Mayor Harris recognized the Duluth Reads Committee and sponsors, whose support allowed all three events to be free and open to the public. DFAL annually hosts two fund-raising events “Arts at Twilight” in July and a “Holiday Walking Tour of Homes” in December. Proceeds fund scholarships to Duluth seniors planning to pursue art careers. “It honors me that you’ve chosen this book. I’m glad that you’re doing this program and you have this organization supporting the arts,” Kay said.

After signing books, Kay, a one-time Gwinnett resident who now lives near Athens, tapped the framed proclamation lying on the table with his finger and reiterated to Harris how really proud he was of the key. “My mother would have wept,” he said. Three things that have happened would have impressed his mother and moved her to tears -- Reader's Digest publishing an article he had written, the making of his book into a Hallmark Hall of Fame movie, and now receiving the key to the city, Kay said. Three of his novels have been made into Hallmark Hall of Fame movies, and one was selected for a Reader’s Digest Condensed Book.
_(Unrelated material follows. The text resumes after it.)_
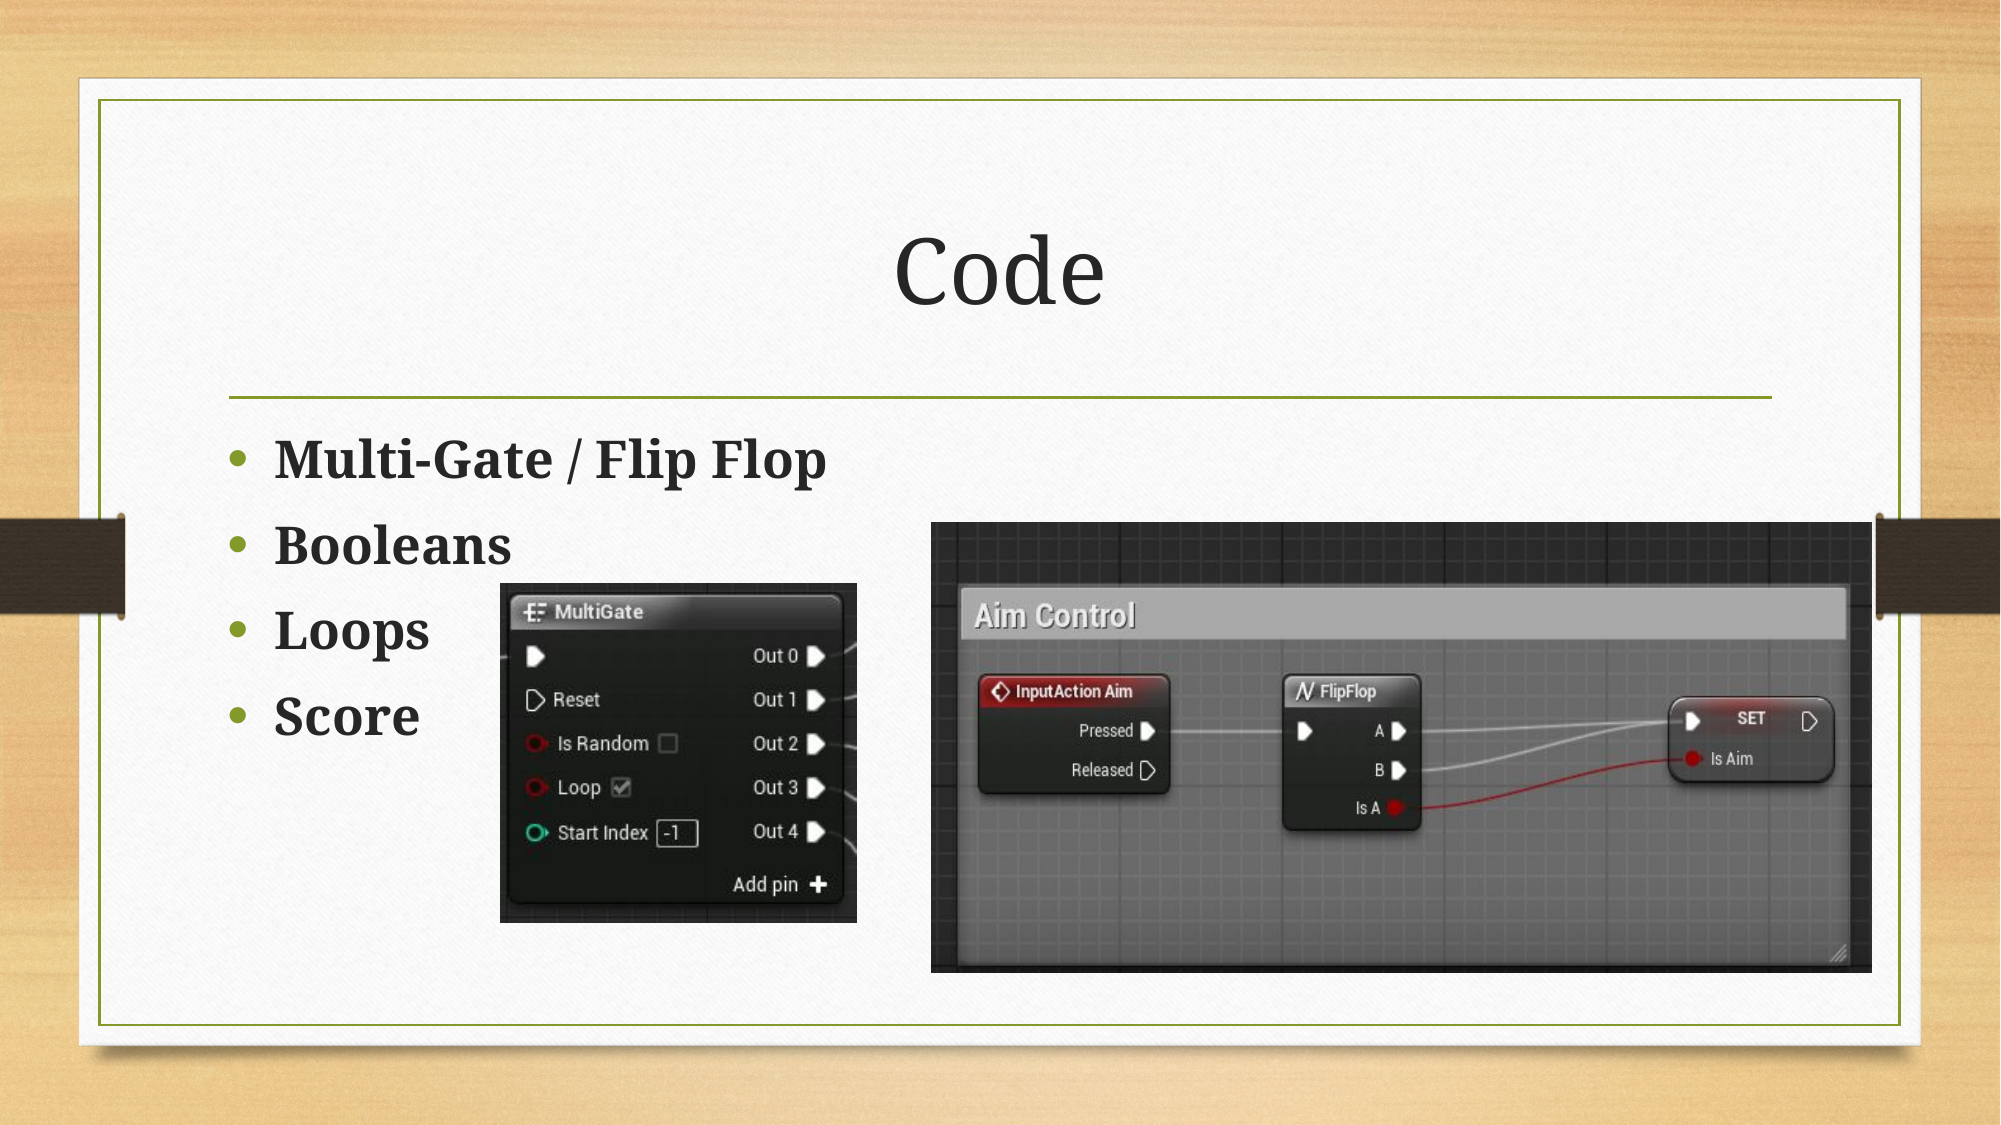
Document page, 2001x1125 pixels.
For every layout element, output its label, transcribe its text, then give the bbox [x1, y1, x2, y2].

picture [0, 0, 2001, 1125]
title Code [212, 161, 1788, 375]
list Multi-Gate / Flip Flop Booleans Loops Score [212, 419, 1788, 964]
Kay admitted to the mayor and a few lingerers-on that he had strolled through Duluth Church Cemetery next to City Hall prior to the event. Kay said he often does this when visiting different places. Once sued by someone whose name was the same as a character in one of his books, he explained that he collects names from tombstones and “mixes them up” for later literary use. The author said he was intrigued by a single red rose, now wilted, left at a gravesite.

“To Dance With the White Dog” is essentially a love story, and “Bogmeadow’s Wish: A Love Story Set in Ireland” is a romance. Is it possible that the rose in the Duluth cemetery may inspire a new Terry Kay novel?